Friday, September 23, 2011

We all want to be big rock stars...

What feature do you like best about yourself?
My imagination and passion.

Who is your favorite LAZER artist?
Seether and Apocolyptica are the ones I crank up in the car.

What is the craziest thing you have done?
Growing up in a different country was pretty crazy sometimes.

What celebrity do you most look like?
(My grandmother. Wait, you haven't heard of her? Damn!)
If I get this gig, I'll sort of be a celebrity, and that will be the closest I've been to looking like one.
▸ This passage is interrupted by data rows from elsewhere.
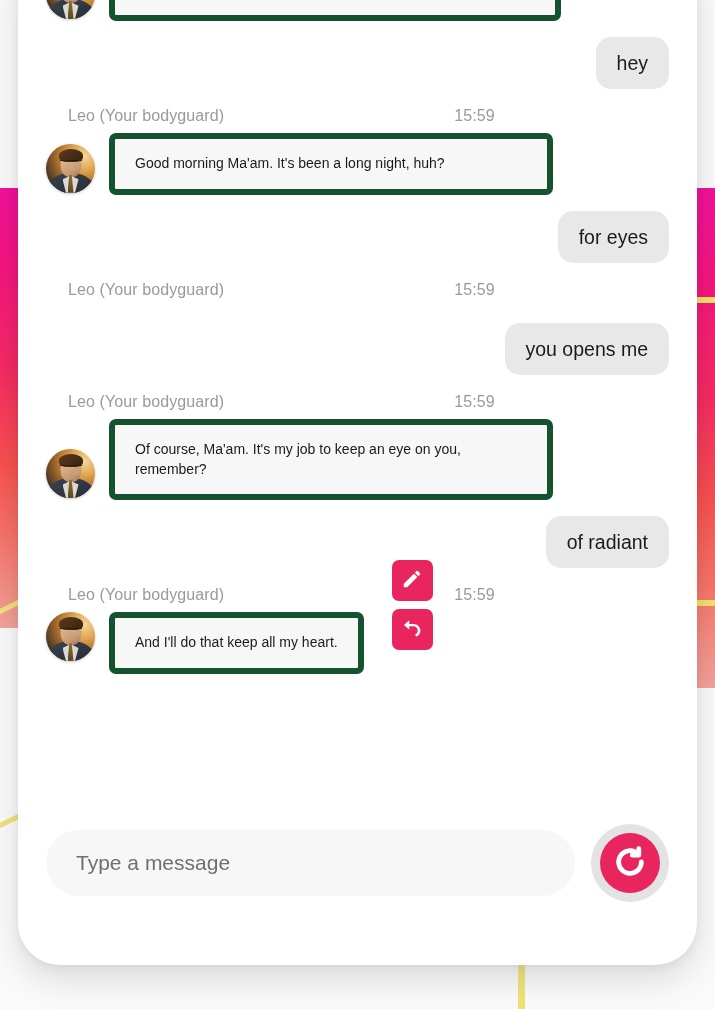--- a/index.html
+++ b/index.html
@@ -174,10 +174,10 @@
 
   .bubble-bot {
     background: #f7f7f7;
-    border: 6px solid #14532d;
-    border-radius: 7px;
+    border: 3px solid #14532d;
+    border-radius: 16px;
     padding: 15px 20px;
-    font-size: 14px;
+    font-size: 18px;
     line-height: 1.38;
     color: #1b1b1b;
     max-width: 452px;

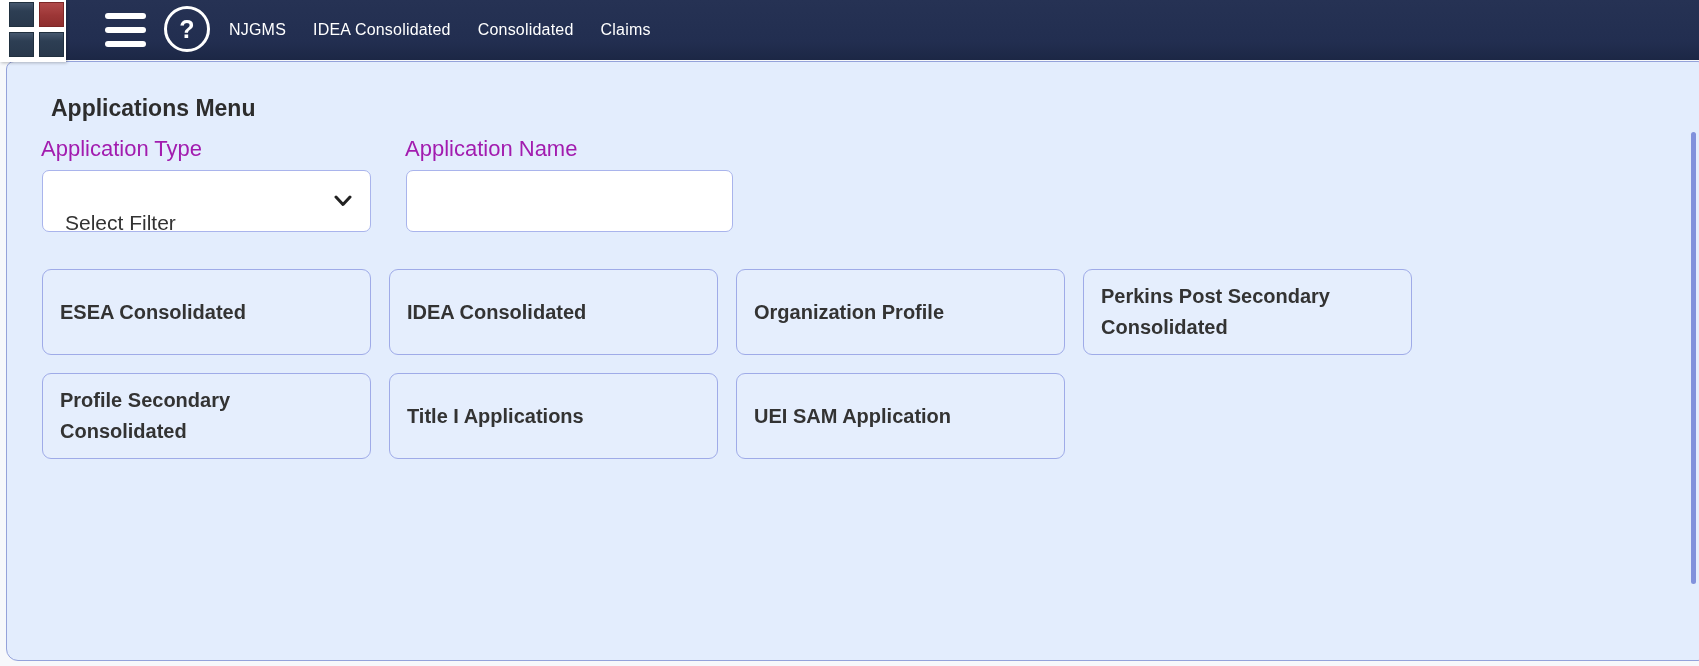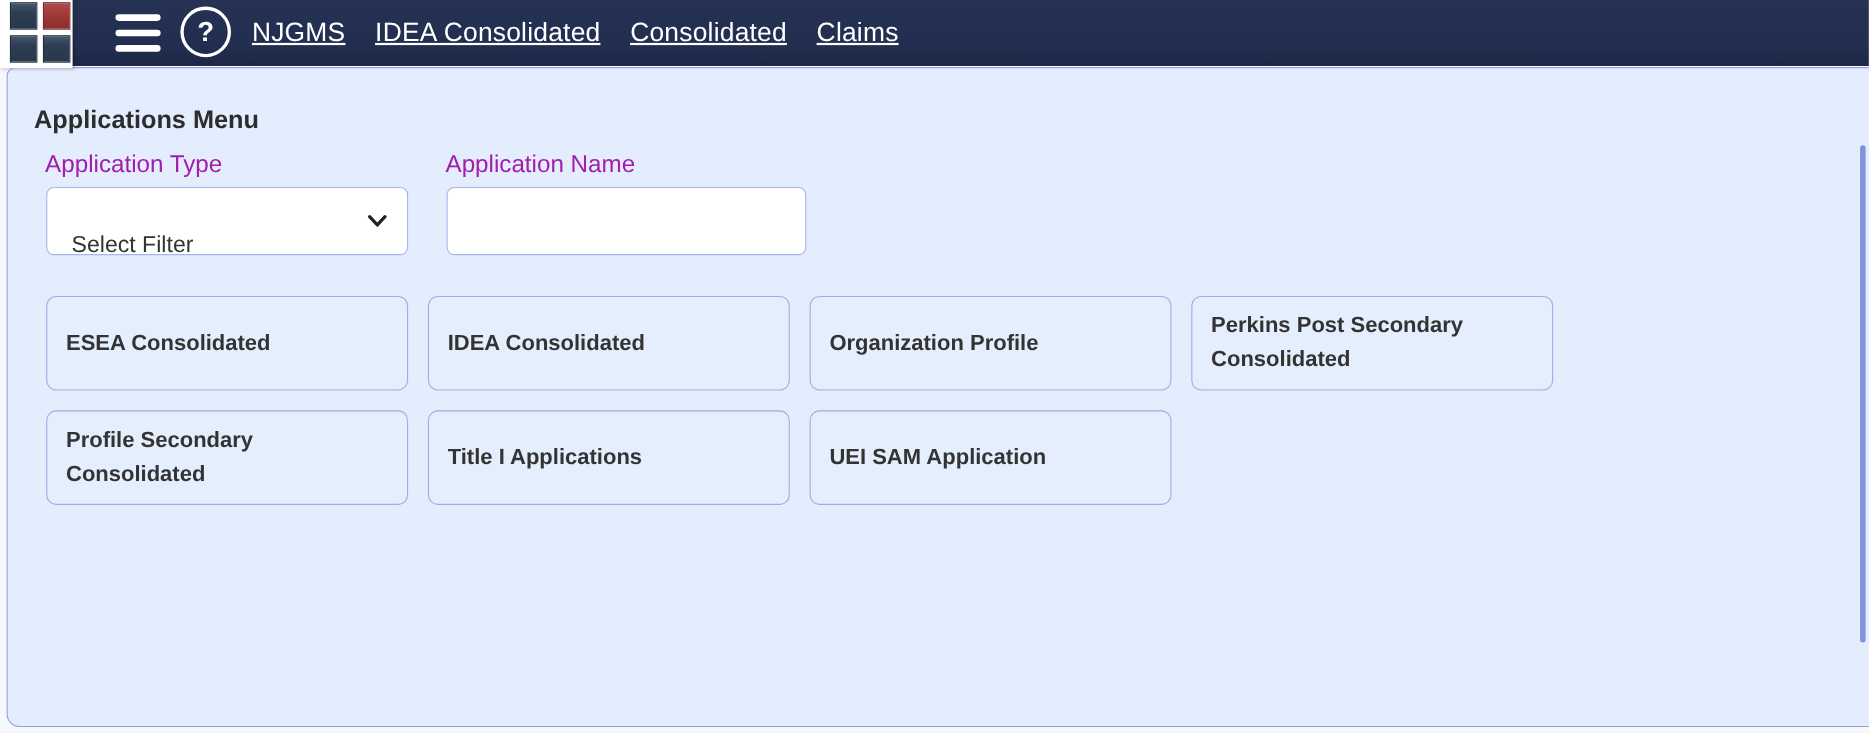--- a/index.html
+++ b/index.html
@@ -87,11 +87,10 @@
   }
   .nav-item {
     color: #ffffff;
-    font-size: 24px;
+    font-size: 16px;
     letter-spacing: 0.2px;
     cursor: pointer;
     white-space: nowrap;
-    text-decoration: underline;
   }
Why should you be the LAZER 103.3 Rock Girl?
Because in some small way, when I found rock, I found a part of myself, and I would love to continue with this passion/favorite on the front lines with LAZER and would do my best to deserve the place.

Concentrated Frustration

I hate my job. However, I have been informed that a large majority of people actually hate their jobs. So what is it about me that makes me so severely discontent? I cannot fathom 9-5 of a job for the rest of my life, much less one I can't stand. How do people do it, day in and day out, just mindless grinding of work? Even in the early days when I didn't mind working there and was still learning stuff, I was embarrassed because it had nothing to do with my major and seemed like I was lowering myself to work in food services. I worked in the same town I graduated from and would see professors and fellow students from time to time. I wanted to say hi, but I also wanted to hide so they wouldn't see me in this position. Even from the beginning, I had no intention of staying.

The...wanderlust...has gotten so bad. I can't stand my job anymore. Either it is the managers micromanaging, scolding, and driving me crazy or it is rude customers or just customers who don't think at all... It has gotten about the time I need a different job. I want to job hop for the rest of my life, really, finding something interesting and temporary and moving on. This job has served its purposes.

To be honest, I don't know if there is anywhere I can be content. I have my doubts that there is a job that can charm me so much I want to stay there for extended periods of time. All of my jobs so far have been endured, at best. Is there really a place I'd actually somewhat enjoy? I doubt it.

Hence the job hopping. I need to go out and learn something new. But what?